The problem is not just that there are hardly any funny gags in the cartoon, which is a shame because the plot is not a bad one to start; but some of the setups start a mile before any potential punchline is in sight, and SURPRISE! They only take about three steps towards that mile distant target, instead just ending the setup without a punchline, or at least with what they think is a punchline. Oh, there are some attempts at gags used previously throughout the history of cartoons, but since they were done previously and better elsewhere, there is little point to include them in this film except for... hmmm... oh, yeah!... unless of course you have a complete defecit of original ideas. That would be Pinto Pink in a nutshell. (It might even point to a broad definition of the cartoon industry by the end of the 60's.) Add to that the fact that there is no one to root for in the picture: the horse's laughter is never stopped with any sort of comeuppance, and the Panther is thoroughly a cad throughout the story. I guess by that point, Pratt just figured that the audience would automatically side with the once lovable feline (John Dunn, the story man, gets a bit of blame on this, too), and that affection would carry them through the picture regardless of story, design or gaggery. Well, if the latter days of the Warners line are any indication, with the countless underwhelming and largely unfunny variations on the Speedy-Daffy dynamic, this is not true. A bad cartoon is a bad cartoon, no matter what well-developed characters might be cast in it. Or especially if a badly-designed poorly-struck horse is at the heart of the matter.

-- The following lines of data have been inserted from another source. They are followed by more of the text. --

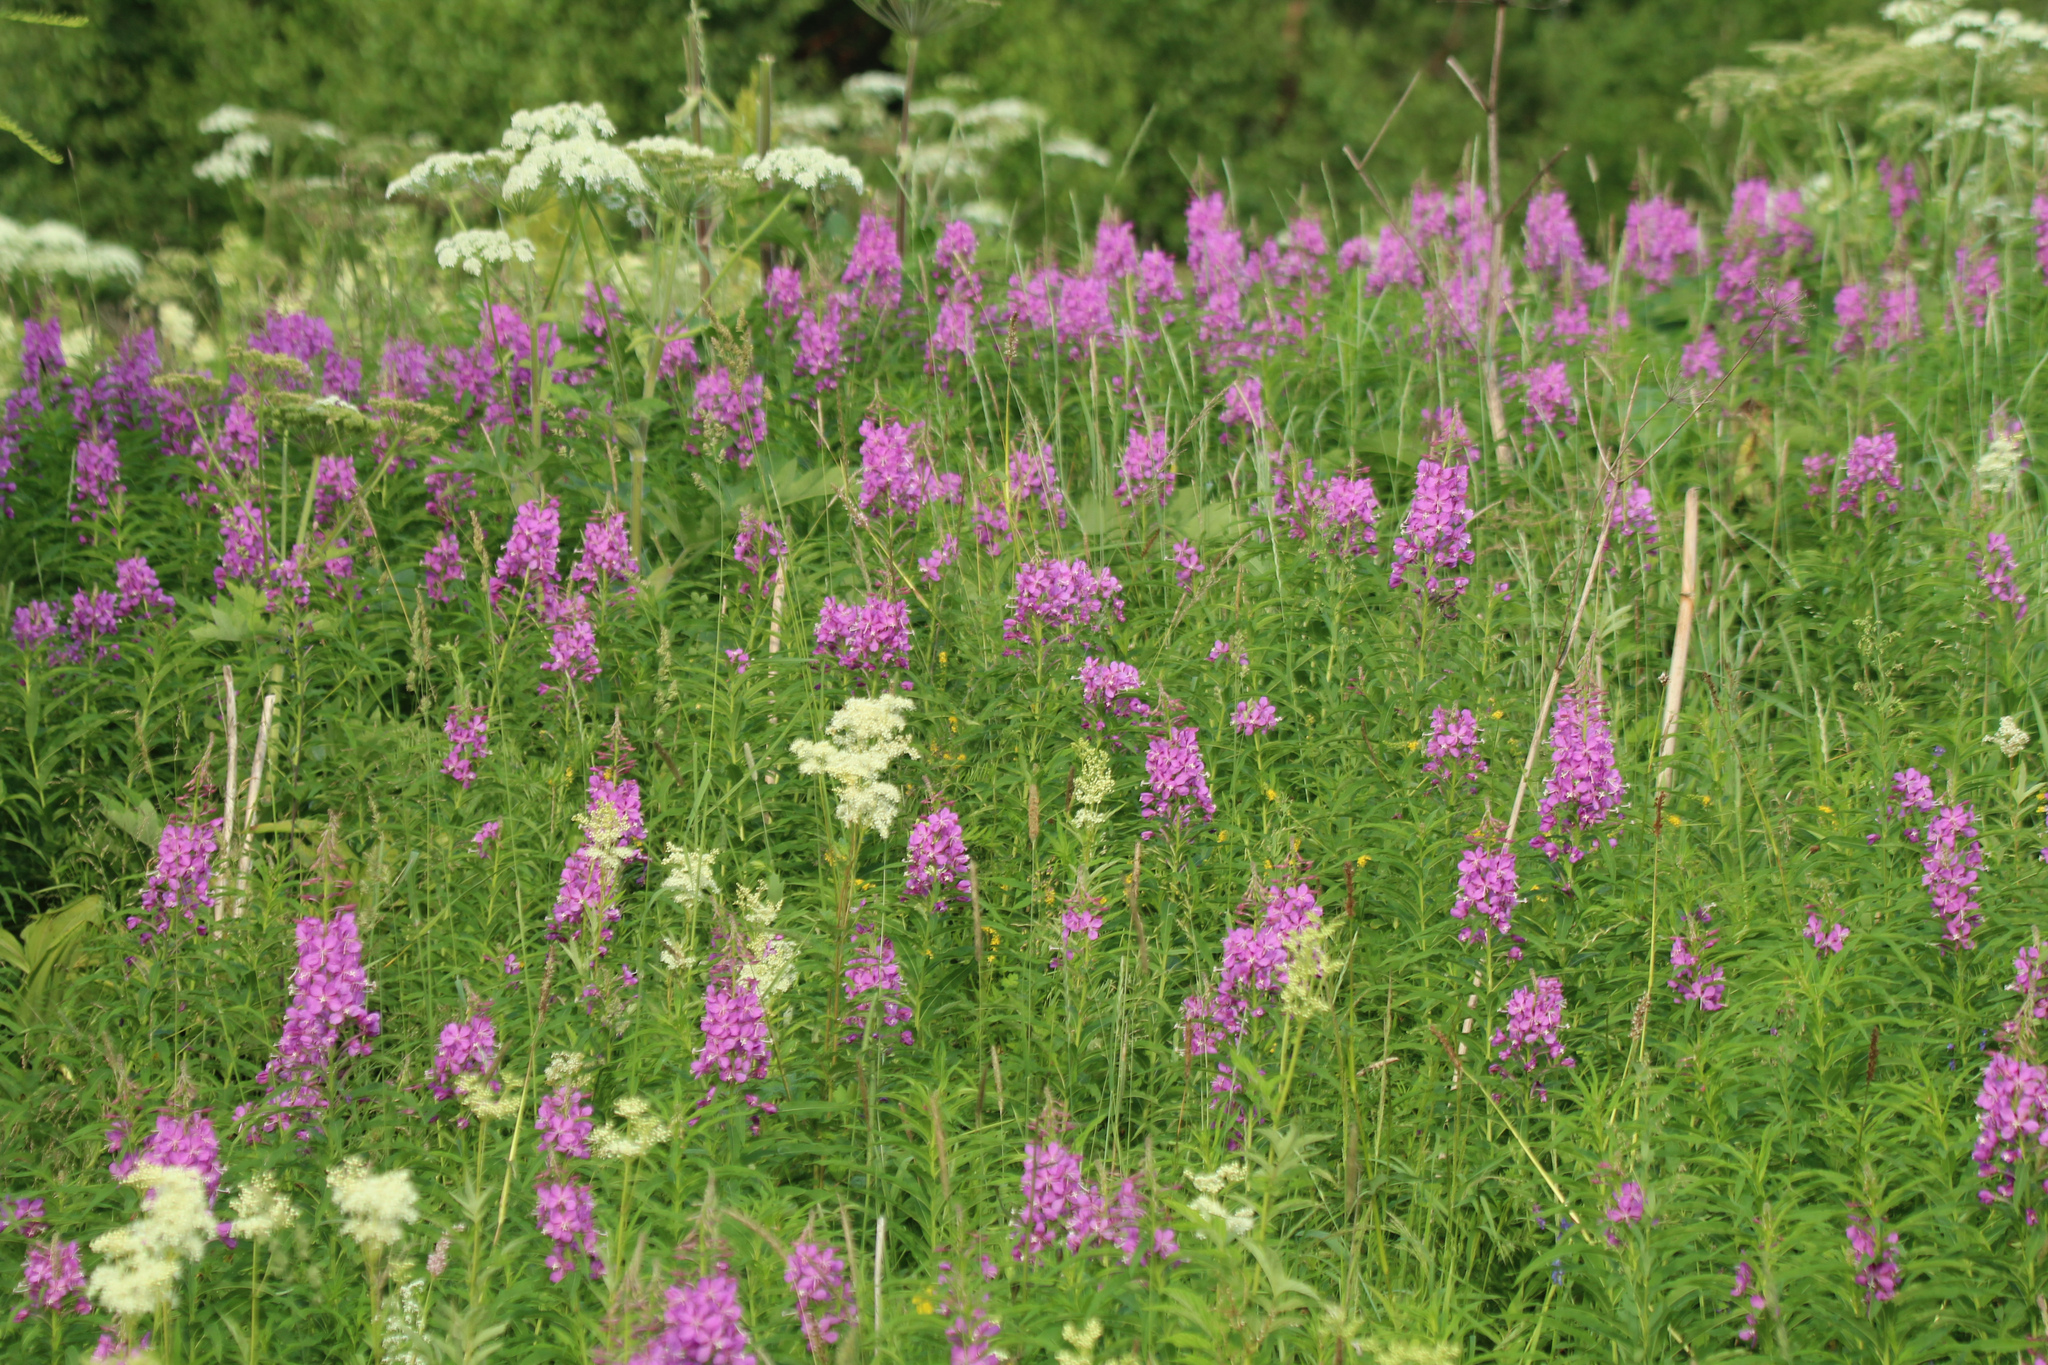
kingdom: Plantae
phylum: Tracheophyta
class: Magnoliopsida
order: Myrtales
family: Onagraceae
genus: Chamaenerion
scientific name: Chamaenerion angustifolium
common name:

As I headed toward Anaheim for the first time, if I had run across this same shite horse in this same situation, and I were supplied with the same weaponry that the Panther has in this film, there would have been a different ending. In fact, the cartoon would have ended two minutes into its run. One chalkboard-scratching laugh from that nag's hellish mouth, and there would have been another fast-food enterprise established in Anaheim. It would have been called Chortley's, but don't get me wrong if you are reading, PETA. We wouldn't serve horse. Even that bag of crap is far too palatable to be served here. No, we would feed bad cartoons back into the mouths of the people who created them. Hanna-Barbera would be in all the time feasting on most of their 70's TV output. A special side menu would be set up for Paramount for destroying Popeye in the late 40's onward. And...

DING! Hawley Pratt, your order of Pinto Pink is up! Thank you for dining at Chortley's!